TASK INSTRUCTIONS. Turn the records below into a JSON list of strings, with one string for each line and no blank lines.

[Start of section]

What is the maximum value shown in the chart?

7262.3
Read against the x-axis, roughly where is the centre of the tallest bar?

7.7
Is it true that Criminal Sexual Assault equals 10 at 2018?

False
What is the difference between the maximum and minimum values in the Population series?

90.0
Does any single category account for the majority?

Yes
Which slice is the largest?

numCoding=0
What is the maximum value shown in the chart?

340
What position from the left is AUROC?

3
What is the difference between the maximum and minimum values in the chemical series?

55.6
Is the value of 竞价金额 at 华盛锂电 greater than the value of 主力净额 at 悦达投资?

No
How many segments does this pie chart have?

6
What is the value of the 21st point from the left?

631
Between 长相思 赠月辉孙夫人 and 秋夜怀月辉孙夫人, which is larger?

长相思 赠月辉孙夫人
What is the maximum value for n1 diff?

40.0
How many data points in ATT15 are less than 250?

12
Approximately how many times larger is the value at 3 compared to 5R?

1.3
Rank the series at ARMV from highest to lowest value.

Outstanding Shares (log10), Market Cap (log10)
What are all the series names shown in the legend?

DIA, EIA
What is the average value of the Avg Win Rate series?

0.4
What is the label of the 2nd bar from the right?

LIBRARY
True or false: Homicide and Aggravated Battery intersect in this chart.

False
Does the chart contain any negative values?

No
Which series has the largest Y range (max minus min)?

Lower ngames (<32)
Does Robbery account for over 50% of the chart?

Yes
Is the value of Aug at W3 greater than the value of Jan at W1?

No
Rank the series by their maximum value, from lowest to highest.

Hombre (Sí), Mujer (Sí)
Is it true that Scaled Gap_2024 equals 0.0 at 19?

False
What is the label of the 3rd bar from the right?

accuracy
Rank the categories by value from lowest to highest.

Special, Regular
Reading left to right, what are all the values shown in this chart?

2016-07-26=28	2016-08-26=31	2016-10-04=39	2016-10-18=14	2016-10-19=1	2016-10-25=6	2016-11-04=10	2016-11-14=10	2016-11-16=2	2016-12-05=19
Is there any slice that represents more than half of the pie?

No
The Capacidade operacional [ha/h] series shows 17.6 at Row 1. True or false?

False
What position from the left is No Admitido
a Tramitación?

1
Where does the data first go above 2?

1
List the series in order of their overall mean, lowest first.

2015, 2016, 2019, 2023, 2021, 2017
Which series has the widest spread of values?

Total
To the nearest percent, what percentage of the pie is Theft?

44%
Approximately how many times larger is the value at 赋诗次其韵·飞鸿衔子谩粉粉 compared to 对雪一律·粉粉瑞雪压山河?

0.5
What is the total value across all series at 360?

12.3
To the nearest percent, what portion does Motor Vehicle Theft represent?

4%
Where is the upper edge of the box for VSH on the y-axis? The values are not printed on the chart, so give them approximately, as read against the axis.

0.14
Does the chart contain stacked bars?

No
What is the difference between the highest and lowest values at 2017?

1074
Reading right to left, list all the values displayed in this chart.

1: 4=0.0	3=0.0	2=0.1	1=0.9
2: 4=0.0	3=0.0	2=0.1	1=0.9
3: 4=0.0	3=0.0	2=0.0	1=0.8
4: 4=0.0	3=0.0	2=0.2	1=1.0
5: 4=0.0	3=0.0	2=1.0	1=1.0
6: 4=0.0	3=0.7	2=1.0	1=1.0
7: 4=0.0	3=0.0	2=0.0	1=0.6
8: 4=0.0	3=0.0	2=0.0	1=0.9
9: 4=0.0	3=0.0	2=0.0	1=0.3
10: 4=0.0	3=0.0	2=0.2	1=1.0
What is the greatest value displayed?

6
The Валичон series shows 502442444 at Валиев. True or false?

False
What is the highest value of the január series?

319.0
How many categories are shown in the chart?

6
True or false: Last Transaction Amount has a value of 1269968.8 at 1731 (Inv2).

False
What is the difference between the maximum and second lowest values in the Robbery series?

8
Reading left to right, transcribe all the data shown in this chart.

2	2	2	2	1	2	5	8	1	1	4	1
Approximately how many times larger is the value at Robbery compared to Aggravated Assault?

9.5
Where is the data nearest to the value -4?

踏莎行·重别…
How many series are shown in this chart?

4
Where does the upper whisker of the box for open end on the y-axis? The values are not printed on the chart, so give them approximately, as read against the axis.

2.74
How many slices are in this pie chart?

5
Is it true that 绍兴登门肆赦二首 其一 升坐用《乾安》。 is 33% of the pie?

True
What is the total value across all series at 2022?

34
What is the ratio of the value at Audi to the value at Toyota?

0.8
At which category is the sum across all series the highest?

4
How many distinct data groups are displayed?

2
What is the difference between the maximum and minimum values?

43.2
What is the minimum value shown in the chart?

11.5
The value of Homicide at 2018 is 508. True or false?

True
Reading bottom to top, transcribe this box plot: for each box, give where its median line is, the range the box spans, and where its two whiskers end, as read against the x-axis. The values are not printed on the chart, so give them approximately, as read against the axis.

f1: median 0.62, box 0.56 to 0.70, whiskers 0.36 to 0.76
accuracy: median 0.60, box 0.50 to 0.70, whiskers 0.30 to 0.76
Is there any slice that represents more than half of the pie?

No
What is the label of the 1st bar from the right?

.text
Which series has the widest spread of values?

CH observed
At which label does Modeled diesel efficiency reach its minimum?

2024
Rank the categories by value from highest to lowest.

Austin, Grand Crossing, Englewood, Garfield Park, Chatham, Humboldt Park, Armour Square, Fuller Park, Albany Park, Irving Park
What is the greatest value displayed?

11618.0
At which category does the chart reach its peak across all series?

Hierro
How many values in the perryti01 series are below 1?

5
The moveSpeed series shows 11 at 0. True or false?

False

[End of section]

RESULT OF THE TASK.
[
  "What is the maximum value shown in the chart?",
  "7262.3",
  "Read against the x-axis, roughly where is the centre of the tallest bar?",
  "7.7",
  "Is it true that Criminal Sexual Assault equals 10 at 2018?",
  "False",
  "What is the difference between the maximum and minimum values in the Population series?",
  "90.0",
  "Does any single category account for the majority?",
  "Yes",
  "Which slice is the largest?",
  "numCoding=0",
  "What is the maximum value shown in the chart?",
  "340",
  "What position from the left is AUROC?",
  "3",
  "What is the difference between the maximum and minimum values in the chemical series?",
  "55.6",
  "Is the value of 竞价金额 at 华盛锂电 greater than the value of 主力净额 at 悦达投资?",
  "No",
  "How many segments does this pie chart have?",
  "6",
  "What is the value of the 21st point from the left?",
  "631",
  "Between 长相思 赠月辉孙夫人 and 秋夜怀月辉孙夫人, which is larger?",
  "长相思 赠月辉孙夫人",
  "What is the maximum value for n1 diff?",
  "40.0",
  "How many data points in ATT15 are less than 250?",
  "12",
  "Approximately how many times larger is the value at 3 compared to 5R?",
  "1.3",
  "Rank the series at ARMV from highest to lowest value.",
  "Outstanding Shares (log10), Market Cap (log10)",
  "What are all the series names shown in the legend?",
  "DIA, EIA",
  "What is the average value of the Avg Win Rate series?",
  "0.4",
  "What is the label of the 2nd bar from the right?",
  "LIBRARY",
  "True or false: Homicide and Aggravated Battery intersect in this chart.",
  "False",
  "Does the chart contain any negative values?",
  "No",
  "Which series has the largest Y range (max minus min)?",
  "Lower ngames (<32)",
  "Does Robbery account for over 50% of the chart?",
  "Yes",
  "Is the value of Aug at W3 greater than the value of Jan at W1?",
  "No",
  "Rank the series by their maximum value, from lowest to highest.",
  "Hombre (Sí), Mujer (Sí)",
  "Is it true that Scaled Gap_2024 equals 0.0 at 19?",
  "False",
  "What is the label of the 3rd bar from the right?",
  "accuracy",
  "Rank the categories by value from lowest to highest.",
  "Special, Regular",
  "Reading left to right, what are all the values shown in this chart?",
  "2016-07-26=28\t2016-08-26=31\t2016-10-04=39\t2016-10-18=14\t2016-10-19=1\t2016-10-25=6\t2016-11-04=10\t2016-11-14=10\t2016-11-16=2\t2016-12-05=19",
  "Is there any slice that represents more than half of the pie?",
  "No",
  "The Capacidade operacional [ha/h] series shows 17.6 at Row 1. True or false?",
  "False",
  "What position from the left is No Admitido",
  "a Tramitación?",
  "1",
  "Where does the data first go above 2?",
  "1",
  "List the series in order of their overall mean, lowest first.",
  "2015, 2016, 2019, 2023, 2021, 2017",
  "Which series has the widest spread of values?",
  "Total",
  "To the nearest percent, what percentage of the pie is Theft?",
  "44%",
  "Approximately how many times larger is the value at 赋诗次其韵·飞鸿衔子谩粉粉 compared to 对雪一律·粉粉瑞雪压山河?",
  "0.5",
  "What is the total value across all series at 360?",
  "12.3",
  "To the nearest percent, what portion does Motor Vehicle Theft represent?",
  "4%",
  "Where is the upper edge of the box for VSH on the y-axis? The values are not printed on the chart, so give them approximately, as read against the axis.",
  "0.14",
  "Does the chart contain stacked bars?",
  "No",
  "What is the difference between the highest and lowest values at 2017?",
  "1074",
  "Reading right to left, list all the values displayed in this chart.",
  "1: 4=0.0\t3=0.0\t2=0.1\t1=0.9",
  "2: 4=0.0\t3=0.0\t2=0.1\t1=0.9",
  "3: 4=0.0\t3=0.0\t2=0.0\t1=0.8",
  "4: 4=0.0\t3=0.0\t2=0.2\t1=1.0",
  "5: 4=0.0\t3=0.0\t2=1.0\t1=1.0",
  "6: 4=0.0\t3=0.7\t2=1.0\t1=1.0",
  "7: 4=0.0\t3=0.0\t2=0.0\t1=0.6",
  "8: 4=0.0\t3=0.0\t2=0.0\t1=0.9",
  "9: 4=0.0\t3=0.0\t2=0.0\t1=0.3",
  "10: 4=0.0\t3=0.0\t2=0.2\t1=1.0",
  "What is the greatest value displayed?",
  "6",
  "The Валичон series shows 502442444 at Валиев. True or false?",
  "False",
  "What is the highest value of the január series?",
  "319.0",
  "How many categories are shown in the chart?",
  "6",
  "True or false: Last Transaction Amount has a value of 1269968.8 at 1731 (Inv2).",
  "False",
  "What is the difference between the maximum and second lowest values in the Robbery series?",
  "8",
  "Reading left to right, transcribe all the data shown in this chart.",
  "2\t2\t2\t2\t1\t2\t5\t8\t1\t1\t4\t1",
  "Approximately how many times larger is the value at Robbery compared to Aggravated Assault?",
  "9.5",
  "Where is the data nearest to the value -4?",
  "踏莎行·重别…",
  "How many series are shown in this chart?",
  "4",
  "Where does the upper whisker of the box for open end on the y-axis? The values are not printed on the chart, so give them approximately, as read against the axis.",
  "2.74",
  "How many slices are in this pie chart?",
  "5",
  "Is it true that 绍兴登门肆赦二首 其一 升坐用《乾安》。 is 33% of the pie?",
  "True",
  "What is the total value across all series at 2022?",
  "34",
  "What is the ratio of the value at Audi to the value at Toyota?",
  "0.8",
  "At which category is the sum across all series the highest?",
  "4",
  "How many distinct data groups are displayed?",
  "2",
  "What is the difference between the maximum and minimum values?",
  "43.2",
  "What is the minimum value shown in the chart?",
  "11.5",
  "The value of Homicide at 2018 is 508. True or false?",
  "True",
  "Reading bottom to top, transcribe this box plot: for each box, give where its median line is, the range the box spans, and where its two whiskers end, as read against the x-axis. The values are not printed on the chart, so give them approximately, as read against the axis.",
  "f1: median 0.62, box 0.56 to 0.70, whiskers 0.36 to 0.76",
  "accuracy: median 0.60, box 0.50 to 0.70, whiskers 0.30 to 0.76",
  "Is there any slice that represents more than half of the pie?",
  "No",
  "What is the label of the 1st bar from the right?",
  ".text",
  "Which series has the widest spread of values?",
  "CH observed",
  "At which label does Modeled diesel efficiency reach its minimum?",
  "2024",
  "Rank the categories by value from highest to lowest.",
  "Austin, Grand Crossing, Englewood, Garfield Park, Chatham, Humboldt Park, Armour Square, Fuller Park, Albany Park, Irving Park",
  "What is the greatest value displayed?",
  "11618.0",
  "At which category does the chart reach its peak across all series?",
  "Hierro",
  "How many values in the perryti01 series are below 1?",
  "5",
  "The moveSpeed series shows 11 at 0. True or false?",
  "False"
]